Although this study did not primarily aim to compare the performance of disproportionality analysis models and methods, it supplements the knowledge on this topic. Importantly, we observed very similar results between frequentist and Bayesian methods, in accordance with some previous studies (Candore et al., 2015; Pham et al., 2019). This might indicate that our results could be generalized to other methods. In addition, we found comparable performance between four models: all suspect reports included, limiting reports from a given country, including only reports by health professionals, and including only serious cases, with a lower proportion of misclassified SDR when using the first two methods. In contrast, models restricting comparison to a given therapeutic area, including only cases reported within 5 years of drug approval, or including concomitant reports, were inferior whatever the method.
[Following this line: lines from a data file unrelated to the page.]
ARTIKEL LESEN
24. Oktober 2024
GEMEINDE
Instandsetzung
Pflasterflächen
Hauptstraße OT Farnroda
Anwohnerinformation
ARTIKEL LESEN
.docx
An earlier study conducted by Seabroke et al. likewise showed an appreciable benefit associated with subgrouping by reporter qualification or by country of origin, but little advantage using severity (Seabroke et al., 2016). This discrepancy might be explained by a slightly different definition of a positive signal (subgroup analyses were examined in each strata and a SDR was found significant if the criteria were met in any of the strata). In 2013 Harpaz et al. compared the performances of several disproportionality methods using the FDA adverse event reporting database using the same reference set (Harpaz et al., 2013). They also found a better specificity than sensitivity of the reported odds ratio but the overall performances were inferior to those in our study. That may be due to the greater number of cases included in our study (21 million vs. 5 million) and broader definitions of outcomes, consistent with other studies that found higher performances using larger databases and similar event definitions (Reich et al., 2013; Caster et al., 2020).
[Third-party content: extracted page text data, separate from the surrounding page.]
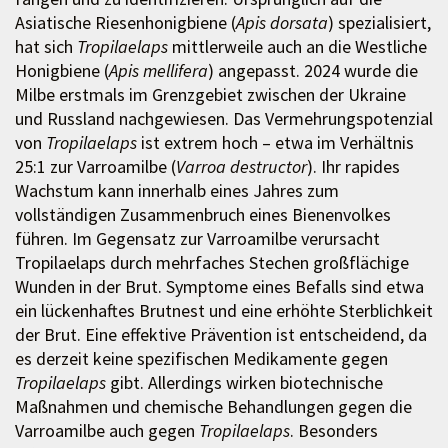
Asiatische Riesenhonigbiene (
Apis dorsata
) spezialisiert,
hat sich
Tropilaelaps
mittlerweile auch an die Westliche
Honigbiene (
Apis mellifera
) angepasst. 2024 wurde die
Milbe erstmals im Grenzgebiet zwischen der Ukraine
und Russland nachgewiesen. Das Vermehrungspotenzial
von
Tropilaelaps
ist extrem hoch – etwa im Verhältnis
25:1 zur Varroamilbe (
Varroa destructor
). Ihr rapides
Wachstum kann innerhalb eines Jahres zum
vollständigen Zusammenbruch eines Bienenvolkes
führen. Im Gegensatz zur Varroamilbe verursacht
Tropilaelaps durch mehrfaches Stechen großflächige
Wunden in der Brut. Symptome eines Befalls sind etwa
ein lückenhaftes Brutnest und eine erhöhte Sterblichkeit
der Brut. Eine effektive Prävention ist entscheidend, da
es derzeit keine spezifischen Medikamente gegen
Tropilaelaps
gibt. Allerdings wirken biotechnische
Maßnahmen und chemische Behandlungen gegen die
Varroamilbe auch gegen
Tropilaelaps
. Besonders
Our study had some limitations. The reference dataset used here is one of the largest to date that incorporates both SPCs and evidence from literature reviews. However, Hauben et al. suggested that a small part of false drug-event pairs may be misclassified, which could impact the performances of disproportionality analyses (Hauben et al., 2016). Nonetheless, the comparisons between models and methods are unlikely to have been affected by this bias. Moreover, to standardize the models we had to make choices (e.g. 5 year after drug approval for model 6, United States country for model 2 or defining the therapeutic area by the ATC level 3 in model 4). These standardized definitions may not be relevant for some drug-event pairs (e.g. for drugs not commercialized in the United States or belonging to an heterogenous ATC class) and have to be further adapted to the nature of the studied drug and ADR. The findings of our study may not be generalizable to other databases due to differences related to the database background and the medical products covered. Nevertheless, several studies have highlighted the similitudes and overlaps between SDR found from pharmaceutical company databases and international pharmacovigilance databases (Candore et al., 2015; Vogel et al., 2020). Finally, while it can be assumed that the results are applicable to other drug events pairs, the predicted probabilities calculated in this study are not extrapolable.

Conclusion

To conclude, this study shows the wide variability of disproportionality analysis results depending on the method and model specifications, thus opening the door for selective reporting of results. We therefore advocate for the pre-registration of protocols and the presentation of a set of secondary and sensitivity analyses instead of a unique result to limit reporting bias and because variability in the results may reflect the likelihood of a signal being a true adverse drug reaction.